Assignment =>
Each line below from the one containing "38: (180, 132, 68.82)" through the one containing "62: (897, 362, 11.13)" is to be given again exactly, and no line outside that span.

*** Opening of Information shown ***

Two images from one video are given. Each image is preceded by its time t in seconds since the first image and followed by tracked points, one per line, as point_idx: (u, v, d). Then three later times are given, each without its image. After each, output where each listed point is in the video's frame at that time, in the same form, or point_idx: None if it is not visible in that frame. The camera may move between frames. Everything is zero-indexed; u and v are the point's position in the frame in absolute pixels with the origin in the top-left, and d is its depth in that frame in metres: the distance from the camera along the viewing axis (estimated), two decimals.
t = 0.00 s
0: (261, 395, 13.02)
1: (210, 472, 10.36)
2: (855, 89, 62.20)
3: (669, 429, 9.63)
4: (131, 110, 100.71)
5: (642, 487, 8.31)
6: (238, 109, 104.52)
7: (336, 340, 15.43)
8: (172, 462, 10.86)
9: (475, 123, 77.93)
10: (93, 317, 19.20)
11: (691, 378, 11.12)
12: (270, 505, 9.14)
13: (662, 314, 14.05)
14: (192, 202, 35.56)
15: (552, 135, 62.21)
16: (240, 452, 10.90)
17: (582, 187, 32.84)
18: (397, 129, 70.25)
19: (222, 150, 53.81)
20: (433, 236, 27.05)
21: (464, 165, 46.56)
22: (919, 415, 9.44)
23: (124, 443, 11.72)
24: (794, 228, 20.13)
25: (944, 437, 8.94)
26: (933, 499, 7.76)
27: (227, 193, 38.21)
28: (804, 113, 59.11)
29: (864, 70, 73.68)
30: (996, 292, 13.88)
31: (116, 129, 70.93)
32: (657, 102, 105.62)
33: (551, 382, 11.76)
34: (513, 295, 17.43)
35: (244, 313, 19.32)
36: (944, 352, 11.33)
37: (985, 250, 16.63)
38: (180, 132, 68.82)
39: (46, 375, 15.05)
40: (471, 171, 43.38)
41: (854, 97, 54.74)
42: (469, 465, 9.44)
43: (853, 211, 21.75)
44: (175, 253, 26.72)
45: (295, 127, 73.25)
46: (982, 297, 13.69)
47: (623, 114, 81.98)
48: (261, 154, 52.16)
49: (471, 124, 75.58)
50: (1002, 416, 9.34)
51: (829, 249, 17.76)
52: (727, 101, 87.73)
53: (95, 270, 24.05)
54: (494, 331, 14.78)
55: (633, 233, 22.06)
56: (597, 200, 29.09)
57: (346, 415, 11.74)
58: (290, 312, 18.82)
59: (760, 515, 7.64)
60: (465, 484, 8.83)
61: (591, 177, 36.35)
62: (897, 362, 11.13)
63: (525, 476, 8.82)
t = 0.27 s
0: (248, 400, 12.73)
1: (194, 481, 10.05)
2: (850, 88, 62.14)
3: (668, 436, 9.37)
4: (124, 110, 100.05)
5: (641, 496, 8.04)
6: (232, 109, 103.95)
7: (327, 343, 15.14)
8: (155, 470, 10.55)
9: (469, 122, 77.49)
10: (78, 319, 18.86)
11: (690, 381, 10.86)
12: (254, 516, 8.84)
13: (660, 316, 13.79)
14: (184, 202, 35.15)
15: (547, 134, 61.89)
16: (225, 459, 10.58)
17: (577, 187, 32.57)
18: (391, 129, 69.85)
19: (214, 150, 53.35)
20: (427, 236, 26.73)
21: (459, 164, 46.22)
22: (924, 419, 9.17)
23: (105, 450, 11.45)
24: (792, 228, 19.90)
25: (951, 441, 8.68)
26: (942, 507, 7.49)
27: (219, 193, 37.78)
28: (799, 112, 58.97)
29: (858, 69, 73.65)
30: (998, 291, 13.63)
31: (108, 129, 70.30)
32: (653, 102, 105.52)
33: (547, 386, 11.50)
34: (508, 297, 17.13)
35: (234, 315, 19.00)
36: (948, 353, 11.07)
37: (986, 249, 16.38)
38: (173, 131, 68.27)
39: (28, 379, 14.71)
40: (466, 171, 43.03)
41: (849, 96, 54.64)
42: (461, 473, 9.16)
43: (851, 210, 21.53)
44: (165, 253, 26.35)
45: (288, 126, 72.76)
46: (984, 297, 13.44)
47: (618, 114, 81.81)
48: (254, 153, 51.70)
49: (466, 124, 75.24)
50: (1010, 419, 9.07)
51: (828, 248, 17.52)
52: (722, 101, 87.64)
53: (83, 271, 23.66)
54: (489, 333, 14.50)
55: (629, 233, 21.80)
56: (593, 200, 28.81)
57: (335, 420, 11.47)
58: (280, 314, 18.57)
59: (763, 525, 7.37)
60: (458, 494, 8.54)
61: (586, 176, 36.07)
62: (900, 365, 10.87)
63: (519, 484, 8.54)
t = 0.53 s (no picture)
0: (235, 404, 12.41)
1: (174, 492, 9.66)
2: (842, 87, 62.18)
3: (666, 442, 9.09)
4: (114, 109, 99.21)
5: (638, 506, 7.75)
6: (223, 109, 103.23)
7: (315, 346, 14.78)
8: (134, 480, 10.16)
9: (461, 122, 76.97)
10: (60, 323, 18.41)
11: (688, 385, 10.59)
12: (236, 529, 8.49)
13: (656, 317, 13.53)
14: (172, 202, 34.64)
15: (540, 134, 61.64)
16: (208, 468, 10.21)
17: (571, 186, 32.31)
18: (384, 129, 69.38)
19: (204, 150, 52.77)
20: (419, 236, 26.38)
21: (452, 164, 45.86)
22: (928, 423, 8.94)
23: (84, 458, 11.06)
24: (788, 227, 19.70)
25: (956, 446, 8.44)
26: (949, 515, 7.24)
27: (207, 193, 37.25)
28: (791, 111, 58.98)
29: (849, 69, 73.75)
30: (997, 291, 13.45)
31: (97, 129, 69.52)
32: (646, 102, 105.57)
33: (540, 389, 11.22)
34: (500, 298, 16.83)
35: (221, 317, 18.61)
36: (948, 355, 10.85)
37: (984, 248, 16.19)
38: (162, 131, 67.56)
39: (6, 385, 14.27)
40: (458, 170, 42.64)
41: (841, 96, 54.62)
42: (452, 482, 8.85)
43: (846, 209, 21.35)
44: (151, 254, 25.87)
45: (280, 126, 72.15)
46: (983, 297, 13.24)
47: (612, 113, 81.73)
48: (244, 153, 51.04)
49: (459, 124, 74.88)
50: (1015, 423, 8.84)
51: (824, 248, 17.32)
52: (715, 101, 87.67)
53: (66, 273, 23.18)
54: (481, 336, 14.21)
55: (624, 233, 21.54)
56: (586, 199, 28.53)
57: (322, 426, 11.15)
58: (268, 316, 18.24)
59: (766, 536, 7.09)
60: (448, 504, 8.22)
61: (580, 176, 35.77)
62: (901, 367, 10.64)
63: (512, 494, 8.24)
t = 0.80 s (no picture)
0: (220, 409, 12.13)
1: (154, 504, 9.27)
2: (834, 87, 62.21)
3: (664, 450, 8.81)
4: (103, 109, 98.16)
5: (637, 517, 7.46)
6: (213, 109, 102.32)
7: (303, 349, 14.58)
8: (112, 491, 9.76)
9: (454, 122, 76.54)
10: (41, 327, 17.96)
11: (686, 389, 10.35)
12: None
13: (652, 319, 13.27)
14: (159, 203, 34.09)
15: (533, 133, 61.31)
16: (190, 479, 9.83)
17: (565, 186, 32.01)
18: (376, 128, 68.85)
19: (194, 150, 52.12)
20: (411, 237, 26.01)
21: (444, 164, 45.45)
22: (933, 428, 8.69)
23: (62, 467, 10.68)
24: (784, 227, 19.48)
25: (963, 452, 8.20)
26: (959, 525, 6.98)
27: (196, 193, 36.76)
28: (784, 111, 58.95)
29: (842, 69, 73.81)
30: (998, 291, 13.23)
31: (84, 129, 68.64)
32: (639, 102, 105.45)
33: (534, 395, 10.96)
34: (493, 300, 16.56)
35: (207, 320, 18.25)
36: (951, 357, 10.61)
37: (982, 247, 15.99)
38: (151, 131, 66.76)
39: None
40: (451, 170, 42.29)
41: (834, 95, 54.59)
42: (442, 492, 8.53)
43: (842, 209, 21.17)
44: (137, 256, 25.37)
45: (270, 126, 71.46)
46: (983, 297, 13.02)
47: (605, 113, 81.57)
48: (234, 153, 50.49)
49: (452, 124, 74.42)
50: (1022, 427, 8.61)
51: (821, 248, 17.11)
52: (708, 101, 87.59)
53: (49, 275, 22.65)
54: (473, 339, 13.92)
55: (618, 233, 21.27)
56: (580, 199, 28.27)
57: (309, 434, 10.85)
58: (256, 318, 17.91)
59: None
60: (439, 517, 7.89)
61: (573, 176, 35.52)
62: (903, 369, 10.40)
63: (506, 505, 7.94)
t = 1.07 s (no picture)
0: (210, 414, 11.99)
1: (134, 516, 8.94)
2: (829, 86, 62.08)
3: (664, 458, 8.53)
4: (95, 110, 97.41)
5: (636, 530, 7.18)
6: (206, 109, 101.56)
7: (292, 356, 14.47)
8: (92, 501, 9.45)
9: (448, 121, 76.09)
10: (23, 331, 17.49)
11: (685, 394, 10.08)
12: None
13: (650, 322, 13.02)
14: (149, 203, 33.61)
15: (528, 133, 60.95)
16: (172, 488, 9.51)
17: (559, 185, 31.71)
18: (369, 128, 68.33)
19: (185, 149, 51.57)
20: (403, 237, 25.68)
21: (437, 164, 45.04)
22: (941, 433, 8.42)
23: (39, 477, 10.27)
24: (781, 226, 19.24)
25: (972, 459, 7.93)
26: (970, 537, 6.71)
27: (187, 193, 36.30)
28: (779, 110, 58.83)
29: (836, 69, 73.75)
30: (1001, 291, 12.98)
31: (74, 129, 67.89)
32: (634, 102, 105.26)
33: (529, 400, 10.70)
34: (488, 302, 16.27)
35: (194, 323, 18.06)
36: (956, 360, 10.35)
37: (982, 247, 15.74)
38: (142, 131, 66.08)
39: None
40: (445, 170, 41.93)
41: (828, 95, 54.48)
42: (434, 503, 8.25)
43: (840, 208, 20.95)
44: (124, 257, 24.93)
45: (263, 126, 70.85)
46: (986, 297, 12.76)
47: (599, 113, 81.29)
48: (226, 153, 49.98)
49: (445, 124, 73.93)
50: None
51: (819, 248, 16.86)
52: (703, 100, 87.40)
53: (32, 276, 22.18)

*** Close of Information shown ***

Problem solution =>
38: (180, 132, 68.82)
39: (46, 375, 15.05)
40: (471, 171, 43.38)
41: (854, 97, 54.74)
42: (469, 465, 9.44)
43: (853, 211, 21.75)
44: (175, 253, 26.72)
45: (295, 127, 73.25)
46: (982, 297, 13.69)
47: (623, 114, 81.98)
48: (261, 154, 52.16)
49: (471, 124, 75.58)
50: (1002, 416, 9.34)
51: (829, 249, 17.76)
52: (727, 101, 87.73)
53: (95, 270, 24.05)
54: (494, 331, 14.78)
55: (633, 233, 22.06)
56: (597, 200, 29.09)
57: (346, 415, 11.74)
58: (290, 312, 18.82)
59: (760, 515, 7.64)
60: (465, 484, 8.83)
61: (591, 177, 36.35)
62: (897, 362, 11.13)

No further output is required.